A detecção de vulnerabilidades apresenta um risco mas não significa que as eleições já realizadas no Brasil tenham sido fraudadas – não há registros de manipulação dos resultados. A reportagem não conseguiu contato com Giuseppe Janino, secretário de tecnologia da informação do TSE. Em 2014, às vésperas do segundo turno das eleições presidenciais, Janino disse à BBC Brasil que um ataque real era visto como impossível pelos gestores das eleições brasileiras: “as barreiras existentes no sistema eletrônico de votação tornam a urna inviável de ser fraudada. Na prática, não há como fraudar o sistema sem ser detectado”.
Garantia da unicidade do voto
O TSE encaminhou nesta semana uma nota à Gazeta do Povo em relação ao assunto, após publicação do colunista Rodrigo Constantino.
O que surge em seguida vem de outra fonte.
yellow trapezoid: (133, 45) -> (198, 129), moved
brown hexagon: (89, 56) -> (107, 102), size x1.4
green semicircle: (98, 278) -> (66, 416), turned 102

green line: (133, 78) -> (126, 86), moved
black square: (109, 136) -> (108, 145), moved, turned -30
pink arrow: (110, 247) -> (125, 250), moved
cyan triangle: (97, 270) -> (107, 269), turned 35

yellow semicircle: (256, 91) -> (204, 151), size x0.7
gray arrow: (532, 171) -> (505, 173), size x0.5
O órgão sustenta que as urnas eletrônicas brasileiras foram projetadas por técnicos a serviço da Justiça Eleitoral e são produzidas, sob a sua direta coordenação, por empresas selecionadas por meio de processos licitatórios públicos e de ampla concorrência.
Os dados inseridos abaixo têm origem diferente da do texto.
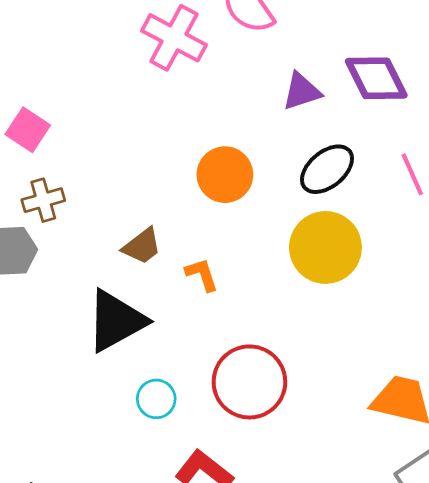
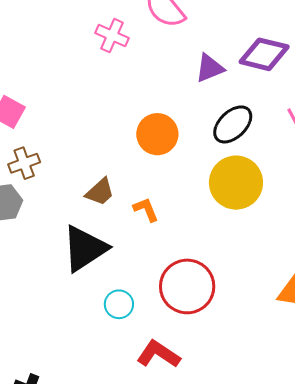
pink cross: (174, 38) -> (112, 36), size x0.7
purple diamond: (376, 78) -> (264, 54), turned -45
“O contrato que foi celebrado entre a Justiça Eleitoral brasileira e a empresa Smartmatic tinha como escopo o recrutamento, a contratação e o treinamento de aproximadamente 14 mil profissionais, que trabalharam exclusivamente no suporte técnico-operacional das eleições de outubro de 2014. Coube a esses profissionais o trabalho de preparo e de manutenção das urnas, assegurando que todas estivessem em perfeito estado de funcionamento no dia das eleições”, diz o TSE, no comunicado.
O tribunal também assinala que o resultado das eleições de 2014 foi objeto de auditoria solicitada pelo PSDB, na qual não foram encontradas irregularidades que comprometessem a fidedignidade do resultado divulgado.
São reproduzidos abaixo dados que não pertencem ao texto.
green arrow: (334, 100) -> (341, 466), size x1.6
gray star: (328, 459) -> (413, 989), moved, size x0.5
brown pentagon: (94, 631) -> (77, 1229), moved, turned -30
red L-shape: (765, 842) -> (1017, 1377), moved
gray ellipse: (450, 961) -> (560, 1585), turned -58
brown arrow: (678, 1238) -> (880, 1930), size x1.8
Além disso, ao sistema eletrônico de votação, ainda de acordo com o TSE, está sendo incorporado o sistema biométrico de identificação do eleitor. Igualmente digital, esse sistema garante a individualidade do eleitor e a unicidade do voto, eliminando a possibilidade de inscrições repetidas ou múltiplas. Fica impedido, assim, sustenta o tribunal, que ocorram fraudes como a que recentemente foi denunciada na Venezuela. “O sistema eletrônico de votação adotado no Brasil foi concebido – e é gerido inteiramente – pela Justiça Eleitoral do país. Ele utiliza meios próprios e criptografados de comunicação e transmissão de dados, não tendo qualquer contato com redes públicas, como a Internet. Em mais de 20 anos de trajetória, o sistema foi reiteradamente testado e provado isento de quaisquer formas de manipulação ou fraude.
Reforma Eleitoral
Os especialistas defendem que o país avance na direção de passar a imprimir comprovantes de votação, para checagem de resultados e transparência do processo. A Reforma Eleitoral de 2015 (Lei nº 13.165) determinou que, a partir de 2018, as eleições brasileiras deverão implementar o sistema gradativamente. A estimativa é que cerca de 35 mil das 600 mil urnas utilizadas no país já conte com impressora.
Na prática, após concluir seu voto, o eleitor poderá visualizar seu comprovante em papel, que depois será depositado em um espaço inviolável acoplado à urna eletrônica, para ser utilizado em eventuais recontagens dos resultados.